In the records below, find the line containing "(disableapertmacros false)", then reproduce that line and every one after it to the end, exactly and alone.

[Hardware project source files]
• • • • •
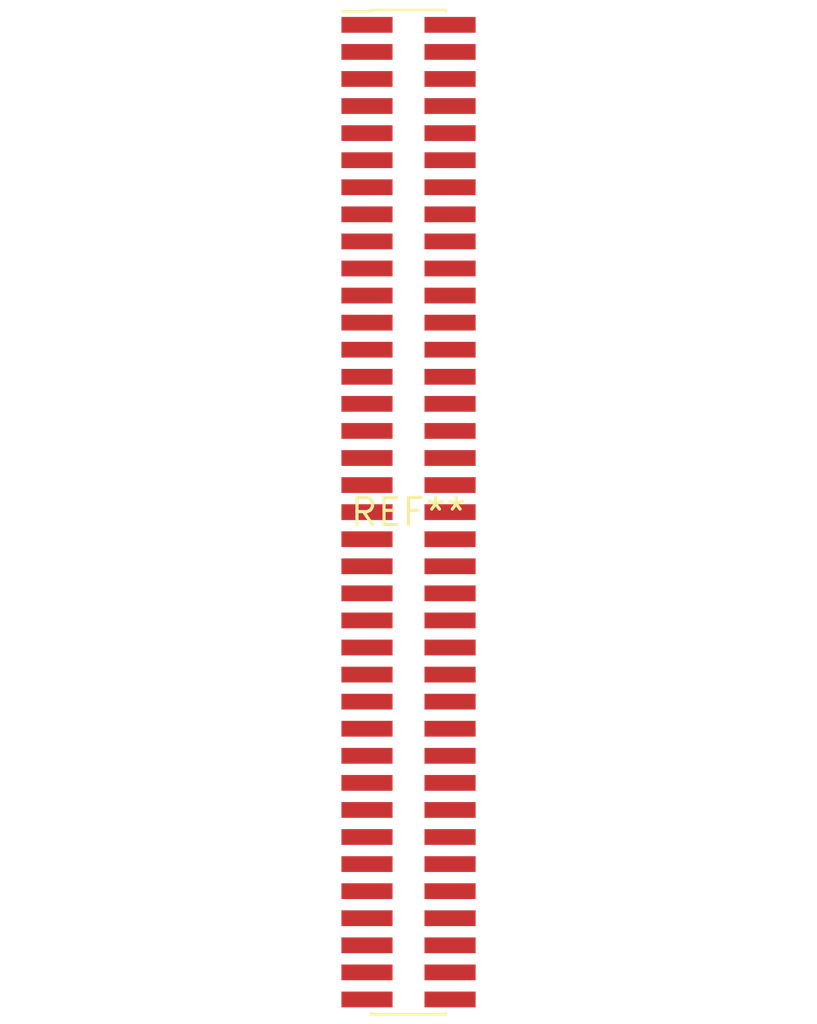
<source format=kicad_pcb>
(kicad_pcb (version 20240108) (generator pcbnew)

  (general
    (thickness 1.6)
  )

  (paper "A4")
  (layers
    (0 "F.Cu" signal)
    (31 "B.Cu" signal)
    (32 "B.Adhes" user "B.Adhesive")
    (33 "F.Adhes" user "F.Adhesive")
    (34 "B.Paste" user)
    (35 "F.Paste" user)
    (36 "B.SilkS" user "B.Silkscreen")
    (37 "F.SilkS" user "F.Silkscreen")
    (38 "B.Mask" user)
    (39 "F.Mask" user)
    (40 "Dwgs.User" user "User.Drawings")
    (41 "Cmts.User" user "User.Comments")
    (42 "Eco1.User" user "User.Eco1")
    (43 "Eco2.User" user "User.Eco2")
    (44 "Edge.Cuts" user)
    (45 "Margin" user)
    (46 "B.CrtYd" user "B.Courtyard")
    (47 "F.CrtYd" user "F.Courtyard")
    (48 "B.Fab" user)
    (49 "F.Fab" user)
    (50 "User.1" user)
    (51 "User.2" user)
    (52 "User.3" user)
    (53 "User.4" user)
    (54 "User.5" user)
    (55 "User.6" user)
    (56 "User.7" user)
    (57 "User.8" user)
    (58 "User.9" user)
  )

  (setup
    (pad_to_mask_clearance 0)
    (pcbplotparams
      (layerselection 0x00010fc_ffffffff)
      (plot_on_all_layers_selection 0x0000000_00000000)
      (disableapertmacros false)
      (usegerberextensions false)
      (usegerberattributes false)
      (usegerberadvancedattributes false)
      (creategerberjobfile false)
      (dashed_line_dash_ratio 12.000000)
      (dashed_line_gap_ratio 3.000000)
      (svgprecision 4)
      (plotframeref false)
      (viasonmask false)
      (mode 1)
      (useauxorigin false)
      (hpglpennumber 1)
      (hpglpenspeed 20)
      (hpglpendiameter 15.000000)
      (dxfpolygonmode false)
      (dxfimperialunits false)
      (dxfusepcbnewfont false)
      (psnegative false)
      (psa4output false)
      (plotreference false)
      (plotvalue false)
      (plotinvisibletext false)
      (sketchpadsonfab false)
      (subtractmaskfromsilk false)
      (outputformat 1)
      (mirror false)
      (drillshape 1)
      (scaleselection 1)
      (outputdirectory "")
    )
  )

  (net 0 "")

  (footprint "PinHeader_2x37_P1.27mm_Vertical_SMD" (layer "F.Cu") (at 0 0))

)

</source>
• • • • •
▶ **Task solution**:
      (disableapertmacros false)
      (usegerberextensions false)
      (usegerberattributes false)
      (usegerberadvancedattributes false)
      (creategerberjobfile false)
      (dashed_line_dash_ratio 12.000000)
      (dashed_line_gap_ratio 3.000000)
      (svgprecision 4)
      (plotframeref false)
      (viasonmask false)
      (mode 1)
      (useauxorigin false)
      (hpglpennumber 1)
      (hpglpenspeed 20)
      (hpglpendiameter 15.000000)
      (dxfpolygonmode false)
      (dxfimperialunits false)
      (dxfusepcbnewfont false)
      (psnegative false)
      (psa4output false)
      (plotreference false)
      (plotvalue false)
      (plotinvisibletext false)
      (sketchpadsonfab false)
      (subtractmaskfromsilk false)
      (outputformat 1)
      (mirror false)
      (drillshape 1)
      (scaleselection 1)
      (outputdirectory "")
    )
  )

  (net 0 "")

  (footprint "PinHeader_2x37_P1.27mm_Vertical_SMD" (layer "F.Cu") (at 0 0))

)

</source>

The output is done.